Art 11. La libre communication des pensées et des opinions est un des droits les plus précieux de l’Homme : tout citoyen peut donc parler, écrire, imprimer librement, sauf à répondre de l’abus de cette liberté, dans les cas déterminés par la loi.

Art 17. La propriété étant un droit inviolable et sacré, nul ne peut en être privé, si ce n’est lorsque la nécessité publique, légalement constatée, l’exige évidemment,et sous la condition d’une juste et préalable indemnité.

On y évoque les droits fondamentaux :

  • liberté ;
  • sécurité ;
  • résistance à l’oppression ;
  • la propriété ;
  • la sureté.

Dans cette déclaration, tout comme celle de Virginie on retrouve présent les droits fondamentaux de première génération.

Est donc élaboré une démocratie parlementaire voir de type direct. Cependant, la Déclaration de 1789 ne détient aucuns droits sociaux. Les droits sociaux n’apparaissent qu’à la fin du XIXème siècle, on lui demande seulement de s’abstenir d’aller à l’encontre des libertés.

La popularité de la Déclaration de 1789 réside dans la portée de ce texte qui fait son originalité et son universalisme. Elle fut écrite en une semaine avec comme idée de donner une connaissance de ce qu’étaient les droits fondamentaux permettant d’orienter les travaux de constitution qui allaient être opérés. Elle va acquérir très rapidement une telle popularité qu’elle ne sera pas retouchée ayant une portée quasi sacrée.
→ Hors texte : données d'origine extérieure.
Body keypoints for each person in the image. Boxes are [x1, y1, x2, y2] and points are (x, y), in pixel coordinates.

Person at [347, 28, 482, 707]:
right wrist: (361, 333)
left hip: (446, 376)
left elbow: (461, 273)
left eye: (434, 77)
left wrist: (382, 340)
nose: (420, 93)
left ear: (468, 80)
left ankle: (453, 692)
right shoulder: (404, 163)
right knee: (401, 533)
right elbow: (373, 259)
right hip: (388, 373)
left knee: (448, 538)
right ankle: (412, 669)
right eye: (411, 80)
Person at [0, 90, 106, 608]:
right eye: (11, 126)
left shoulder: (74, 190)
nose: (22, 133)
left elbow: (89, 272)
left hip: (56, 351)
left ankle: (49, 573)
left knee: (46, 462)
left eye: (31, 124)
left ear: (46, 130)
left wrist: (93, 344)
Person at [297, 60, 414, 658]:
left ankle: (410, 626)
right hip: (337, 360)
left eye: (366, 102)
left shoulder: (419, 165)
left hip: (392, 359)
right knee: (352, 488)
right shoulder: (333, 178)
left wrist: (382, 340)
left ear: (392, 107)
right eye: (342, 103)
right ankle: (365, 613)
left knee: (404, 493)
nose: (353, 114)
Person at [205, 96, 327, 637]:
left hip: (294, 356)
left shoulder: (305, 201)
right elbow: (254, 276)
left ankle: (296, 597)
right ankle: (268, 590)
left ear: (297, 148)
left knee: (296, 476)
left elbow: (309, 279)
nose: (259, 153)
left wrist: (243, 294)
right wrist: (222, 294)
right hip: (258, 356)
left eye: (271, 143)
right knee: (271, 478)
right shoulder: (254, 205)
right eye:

Cette déclaration entend s’appliquer à toute l’humanité et pas seulement aux français. Toute la déclaration est articulée autour de l’homme et du citoyen.

D’autre part, la brièveté de la déclaration s’explique par souci d’universalisme. On se borne à exprimer de grands principes étant acceptés par tous.
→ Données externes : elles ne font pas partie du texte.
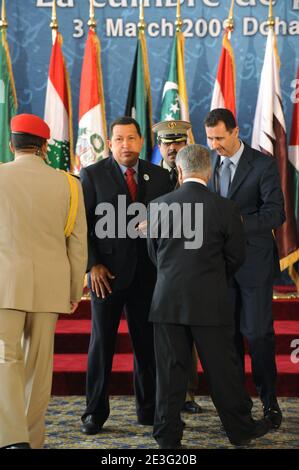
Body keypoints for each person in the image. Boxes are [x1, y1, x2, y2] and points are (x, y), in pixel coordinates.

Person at [147, 144, 271, 448]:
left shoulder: (158, 206)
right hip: (210, 301)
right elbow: (236, 256)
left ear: (179, 170)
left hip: (167, 302)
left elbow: (154, 255)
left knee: (170, 373)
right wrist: (214, 279)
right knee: (222, 371)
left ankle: (167, 437)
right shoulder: (227, 208)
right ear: (208, 170)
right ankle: (241, 431)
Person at [80, 116, 172, 434]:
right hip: (106, 277)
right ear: (109, 143)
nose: (125, 145)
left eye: (131, 138)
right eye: (118, 139)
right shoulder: (91, 176)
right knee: (101, 344)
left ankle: (148, 410)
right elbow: (82, 227)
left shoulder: (161, 177)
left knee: (146, 346)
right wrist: (92, 264)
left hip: (148, 277)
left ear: (141, 140)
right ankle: (94, 412)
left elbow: (172, 226)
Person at [0, 113, 87, 449]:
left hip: (5, 285)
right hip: (50, 285)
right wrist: (73, 290)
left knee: (5, 358)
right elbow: (78, 243)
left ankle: (11, 438)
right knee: (39, 366)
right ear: (44, 147)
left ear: (12, 144)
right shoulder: (69, 183)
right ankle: (32, 440)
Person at [204, 108, 286, 429]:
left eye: (220, 138)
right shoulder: (207, 164)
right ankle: (239, 404)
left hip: (254, 265)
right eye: (210, 139)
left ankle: (270, 401)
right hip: (218, 268)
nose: (215, 145)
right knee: (228, 338)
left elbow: (275, 213)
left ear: (235, 132)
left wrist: (236, 223)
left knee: (258, 335)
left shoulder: (262, 164)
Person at [153, 119, 202, 415]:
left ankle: (187, 392)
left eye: (178, 143)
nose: (172, 148)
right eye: (167, 143)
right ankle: (165, 393)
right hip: (160, 267)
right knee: (164, 334)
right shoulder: (150, 177)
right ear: (159, 146)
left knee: (190, 330)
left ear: (187, 145)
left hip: (195, 265)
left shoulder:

Elle vise avant tout l’homme individu, réclamant à l’État la liberté d’être ou d’agir impliquant de la part de l’État une obligation de ne pas agir. L’individualisme se manifeste également par l’importance accordée au droit de propriété. Ce droit de propriété n’impose aucune obligation à la charge de la société.

Ces deux éléments vont rendre cette déclaration extrêmement populaire.

Ces déclarations vont influencer les territoires voisins notamment la Suisse. La Révolution française va conquérir l’Europe en lui imposant son ordre constitutionnel. La première constitution suisse de 1798 était influencée par la déclaration de 1795. Ces déclarations vont influencer l’Europe entière.